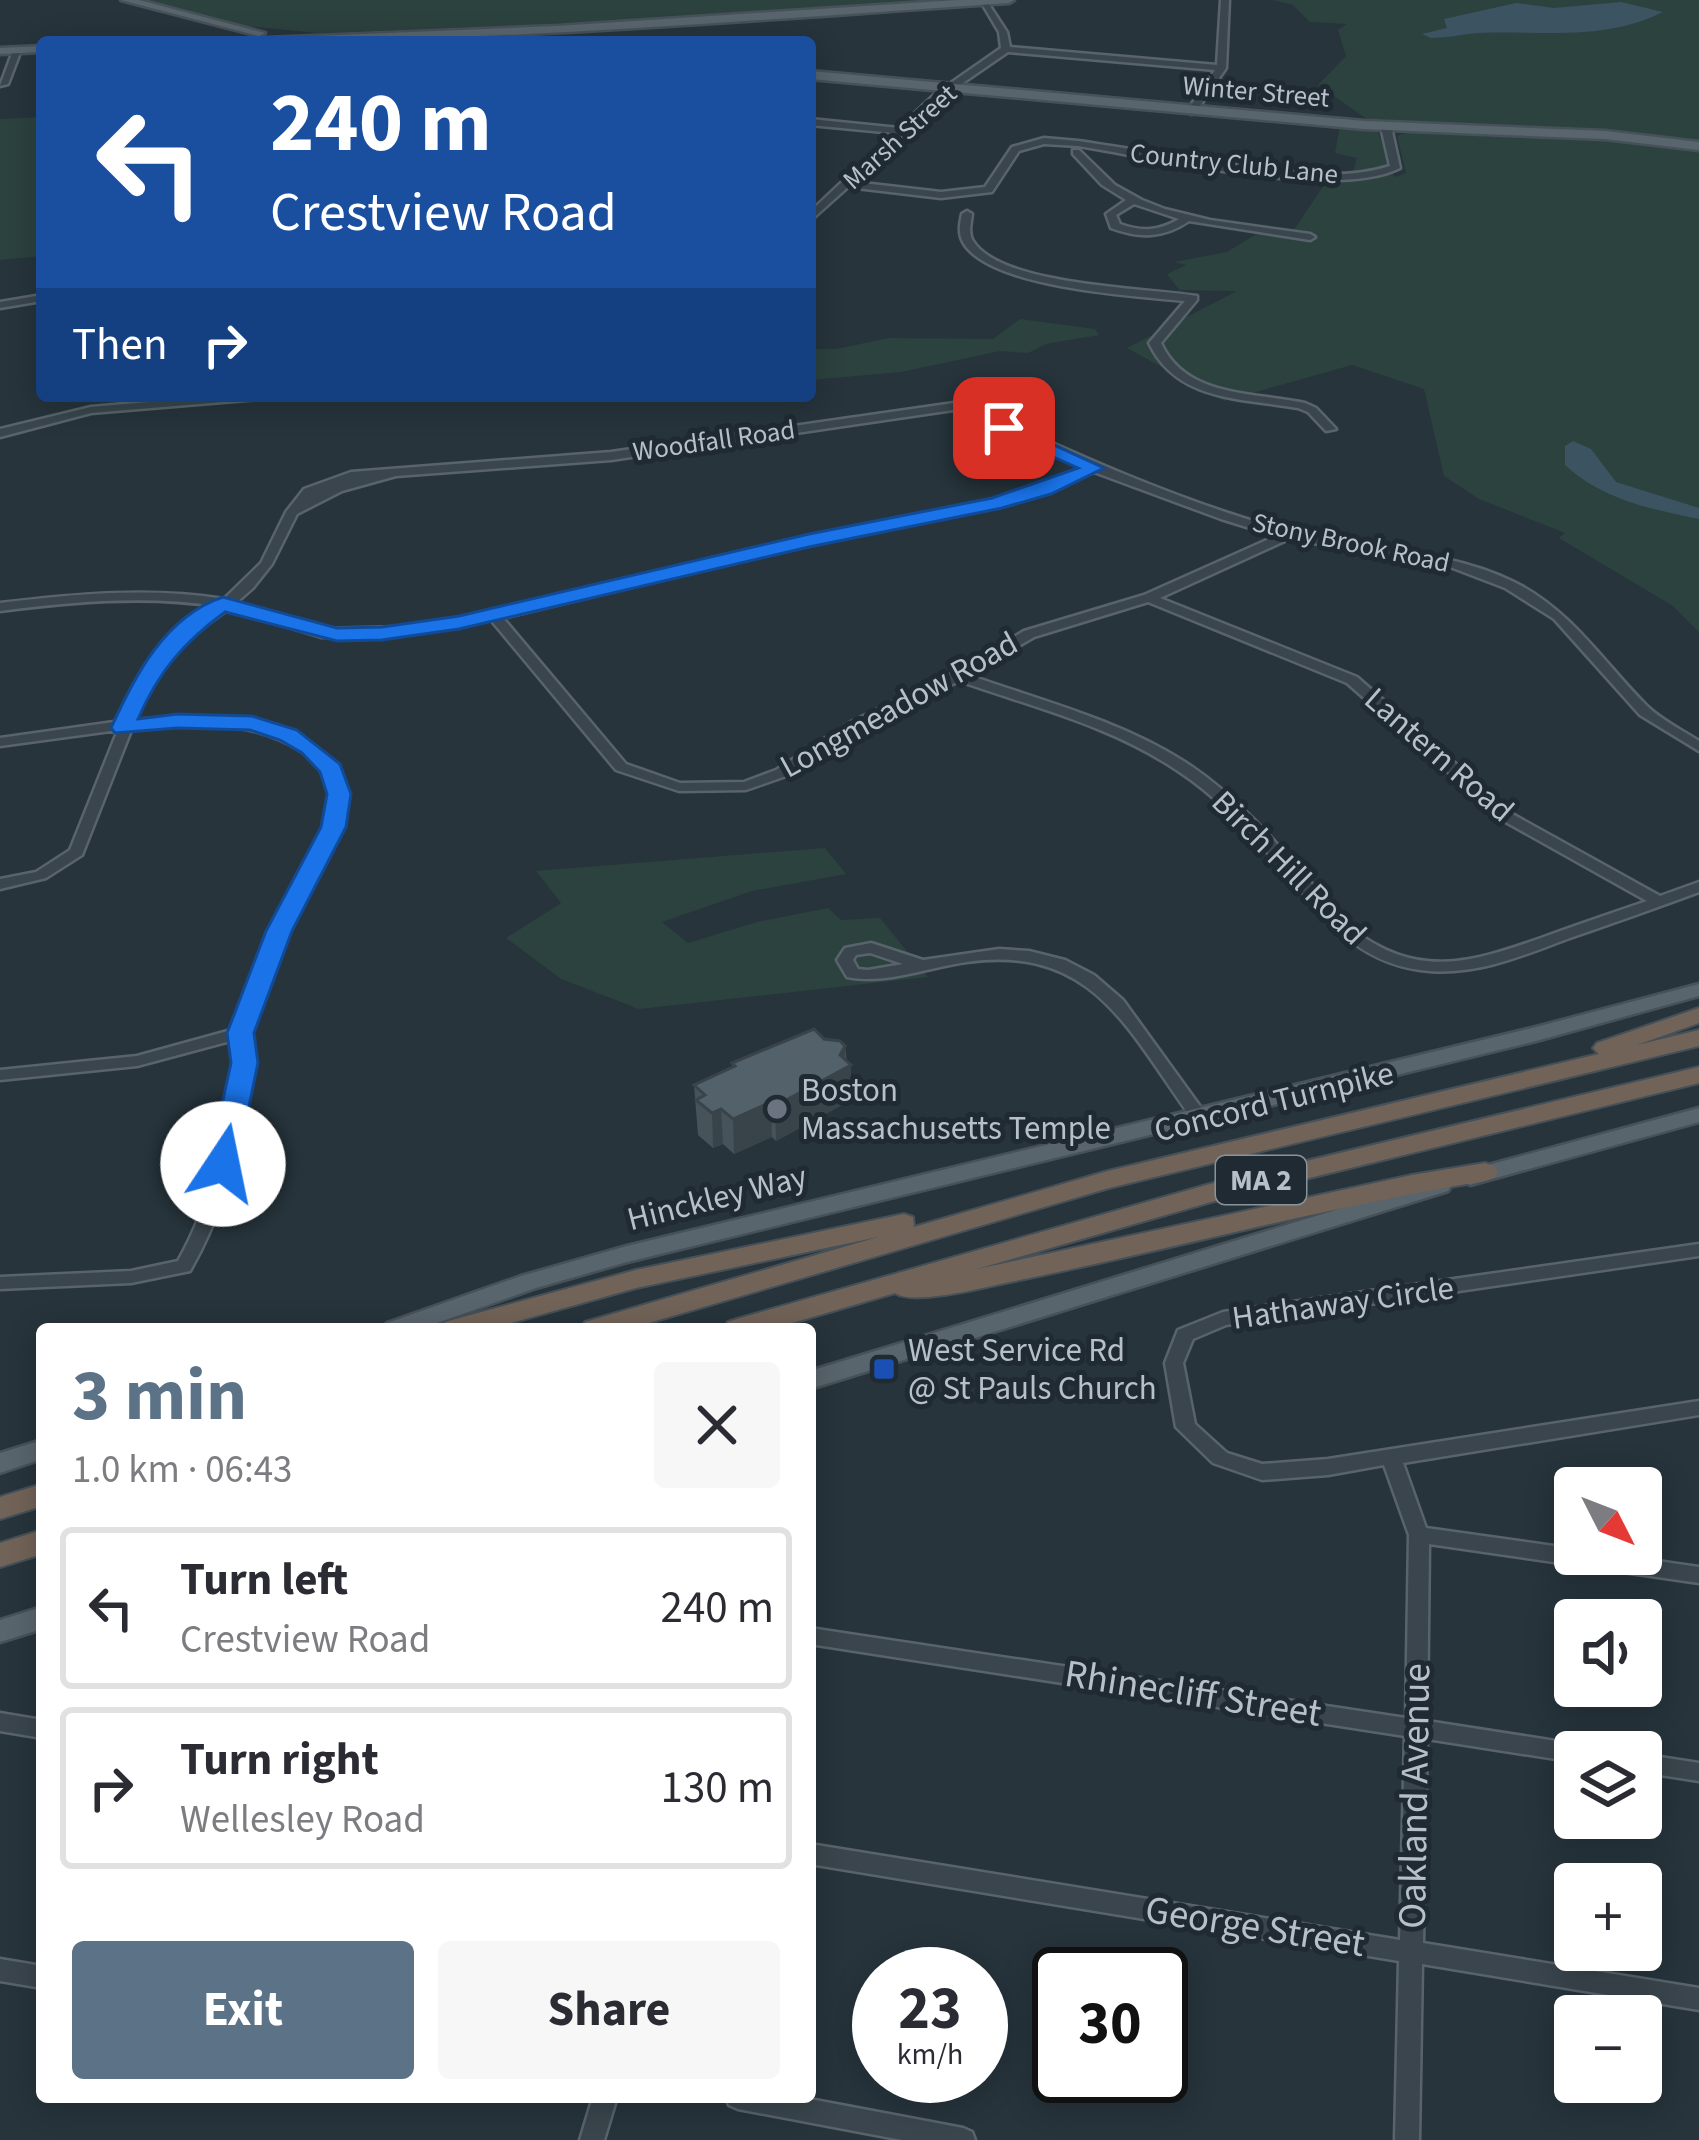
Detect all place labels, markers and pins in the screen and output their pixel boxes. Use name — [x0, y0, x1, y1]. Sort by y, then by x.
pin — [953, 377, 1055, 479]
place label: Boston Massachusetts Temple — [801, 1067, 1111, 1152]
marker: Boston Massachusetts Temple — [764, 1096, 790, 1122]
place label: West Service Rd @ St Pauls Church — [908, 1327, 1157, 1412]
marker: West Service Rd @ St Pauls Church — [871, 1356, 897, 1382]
__________
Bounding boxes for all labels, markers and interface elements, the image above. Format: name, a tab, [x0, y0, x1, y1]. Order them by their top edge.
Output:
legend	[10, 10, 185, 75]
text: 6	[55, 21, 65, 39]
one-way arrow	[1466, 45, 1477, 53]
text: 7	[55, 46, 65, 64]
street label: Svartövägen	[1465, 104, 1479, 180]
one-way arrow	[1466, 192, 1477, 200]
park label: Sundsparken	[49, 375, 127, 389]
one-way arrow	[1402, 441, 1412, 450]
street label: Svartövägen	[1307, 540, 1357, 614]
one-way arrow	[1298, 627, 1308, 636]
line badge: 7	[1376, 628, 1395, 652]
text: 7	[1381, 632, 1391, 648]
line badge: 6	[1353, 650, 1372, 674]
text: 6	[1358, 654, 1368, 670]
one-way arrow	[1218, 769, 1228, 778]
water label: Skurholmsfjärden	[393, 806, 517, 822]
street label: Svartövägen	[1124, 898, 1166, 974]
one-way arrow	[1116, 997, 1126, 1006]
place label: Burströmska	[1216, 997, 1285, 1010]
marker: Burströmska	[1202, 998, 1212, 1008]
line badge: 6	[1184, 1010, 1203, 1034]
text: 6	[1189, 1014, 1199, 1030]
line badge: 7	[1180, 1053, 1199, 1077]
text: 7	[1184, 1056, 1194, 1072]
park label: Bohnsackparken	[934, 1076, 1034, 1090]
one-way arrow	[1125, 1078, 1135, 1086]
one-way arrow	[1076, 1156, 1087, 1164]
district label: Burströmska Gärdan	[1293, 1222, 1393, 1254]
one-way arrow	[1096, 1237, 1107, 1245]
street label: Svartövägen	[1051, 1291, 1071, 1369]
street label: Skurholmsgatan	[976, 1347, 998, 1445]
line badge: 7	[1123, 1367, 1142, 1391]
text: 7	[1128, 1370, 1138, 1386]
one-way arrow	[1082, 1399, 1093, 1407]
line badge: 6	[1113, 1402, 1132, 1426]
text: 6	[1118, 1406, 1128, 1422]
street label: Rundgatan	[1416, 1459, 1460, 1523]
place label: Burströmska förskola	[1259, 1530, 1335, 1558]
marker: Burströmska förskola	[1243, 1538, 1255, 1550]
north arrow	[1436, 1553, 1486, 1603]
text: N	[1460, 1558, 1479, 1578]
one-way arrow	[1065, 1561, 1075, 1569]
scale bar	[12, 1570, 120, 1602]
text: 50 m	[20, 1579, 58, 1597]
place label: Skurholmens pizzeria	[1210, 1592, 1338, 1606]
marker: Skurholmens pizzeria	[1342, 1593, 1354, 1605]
__________
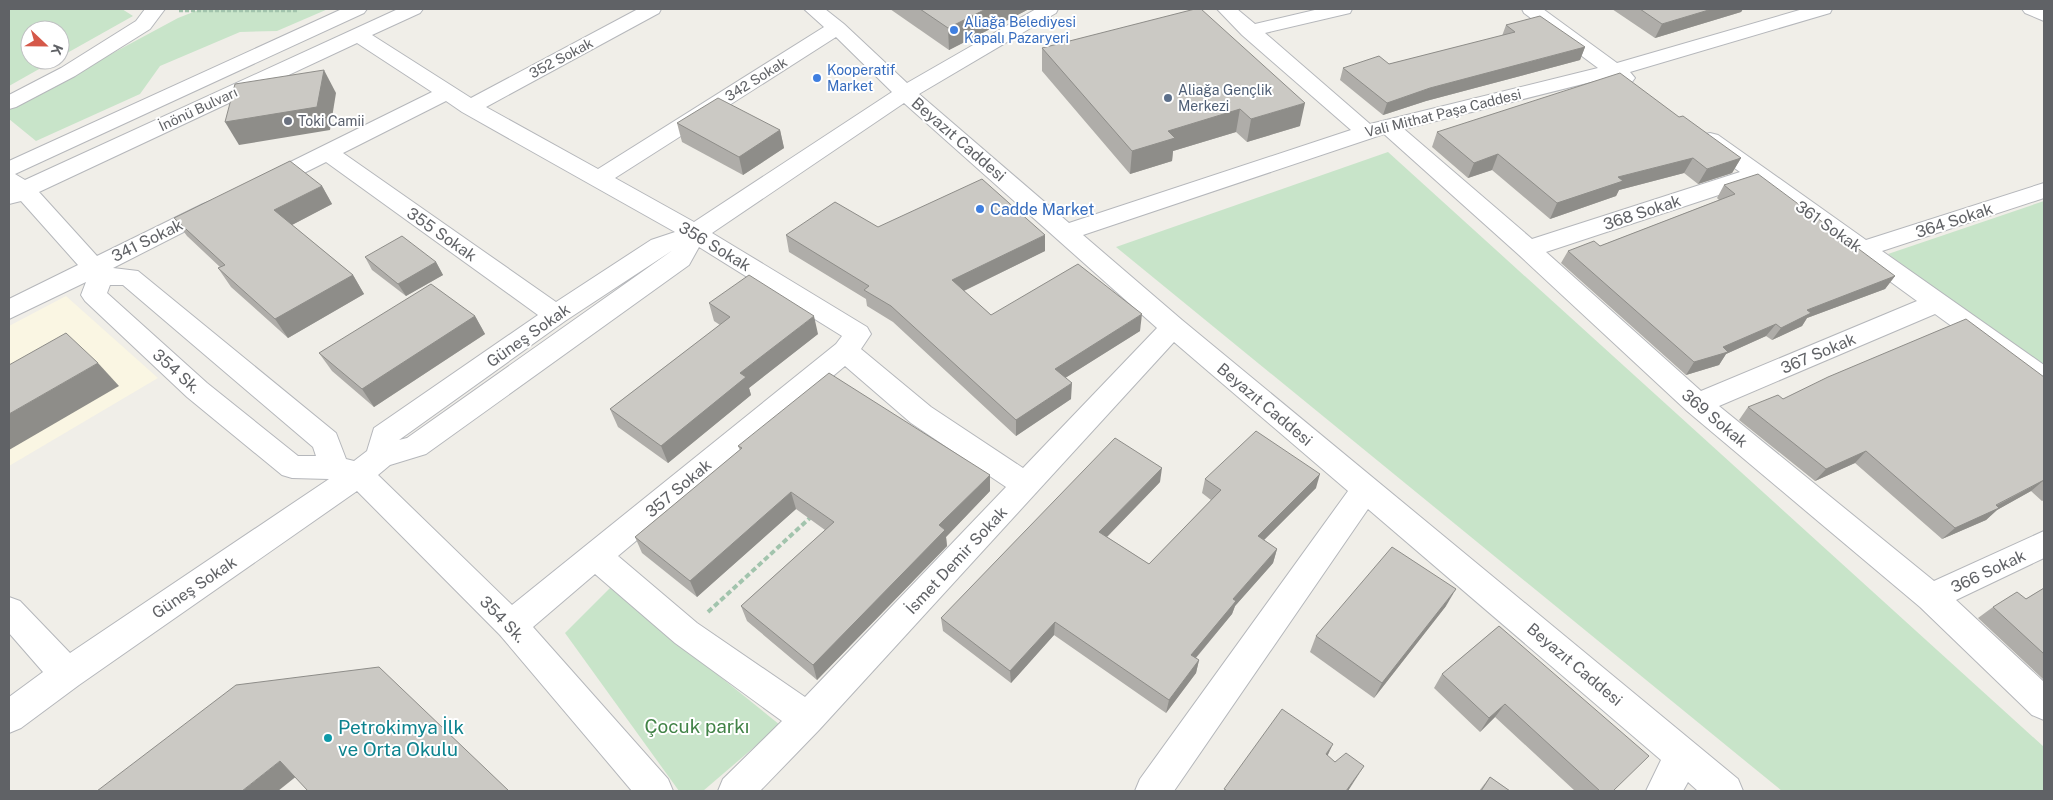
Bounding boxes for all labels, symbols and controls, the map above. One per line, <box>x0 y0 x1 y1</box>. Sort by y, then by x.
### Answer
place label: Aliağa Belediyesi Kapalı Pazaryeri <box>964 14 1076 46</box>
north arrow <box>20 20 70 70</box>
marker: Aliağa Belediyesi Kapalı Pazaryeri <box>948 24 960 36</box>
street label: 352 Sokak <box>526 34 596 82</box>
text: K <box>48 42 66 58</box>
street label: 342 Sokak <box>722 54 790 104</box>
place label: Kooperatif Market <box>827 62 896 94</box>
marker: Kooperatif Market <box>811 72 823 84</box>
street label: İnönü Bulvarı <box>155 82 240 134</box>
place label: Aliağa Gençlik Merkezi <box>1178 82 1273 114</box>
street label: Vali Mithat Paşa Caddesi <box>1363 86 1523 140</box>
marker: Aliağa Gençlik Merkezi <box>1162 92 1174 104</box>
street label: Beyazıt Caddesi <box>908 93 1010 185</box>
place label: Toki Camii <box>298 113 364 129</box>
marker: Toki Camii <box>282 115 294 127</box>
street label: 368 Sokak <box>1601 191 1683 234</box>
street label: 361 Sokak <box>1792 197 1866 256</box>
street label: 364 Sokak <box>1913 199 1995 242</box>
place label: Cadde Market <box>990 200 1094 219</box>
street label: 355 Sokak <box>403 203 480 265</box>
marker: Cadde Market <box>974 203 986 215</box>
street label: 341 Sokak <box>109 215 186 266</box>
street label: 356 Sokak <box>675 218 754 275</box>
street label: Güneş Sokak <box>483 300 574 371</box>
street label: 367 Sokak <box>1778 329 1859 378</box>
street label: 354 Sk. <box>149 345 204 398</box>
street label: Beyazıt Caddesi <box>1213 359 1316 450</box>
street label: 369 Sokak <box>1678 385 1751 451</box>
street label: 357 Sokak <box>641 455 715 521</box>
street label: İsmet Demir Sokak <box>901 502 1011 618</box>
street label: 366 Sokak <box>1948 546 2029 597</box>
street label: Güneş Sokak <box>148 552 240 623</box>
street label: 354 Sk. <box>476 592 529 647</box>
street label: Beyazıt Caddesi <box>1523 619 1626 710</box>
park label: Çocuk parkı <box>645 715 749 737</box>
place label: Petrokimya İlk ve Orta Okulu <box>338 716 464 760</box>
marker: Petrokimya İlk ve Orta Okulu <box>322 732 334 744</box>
__________
EXERCISE:
Each line above that holds the string "Bounding" should be copied and shown.

RESPONSE TO THIS EXERCISE:
Bounding boxes for all labels, markers and interface elements, the image above. Format: name, a tab, [x0, y0, x1, y1]. Order them by their top edge.
Bounding boxes for all labels, symbols and controls, the map above. One per line, <box>x0 y0 x1 y1</box>. Sort by y, then by x.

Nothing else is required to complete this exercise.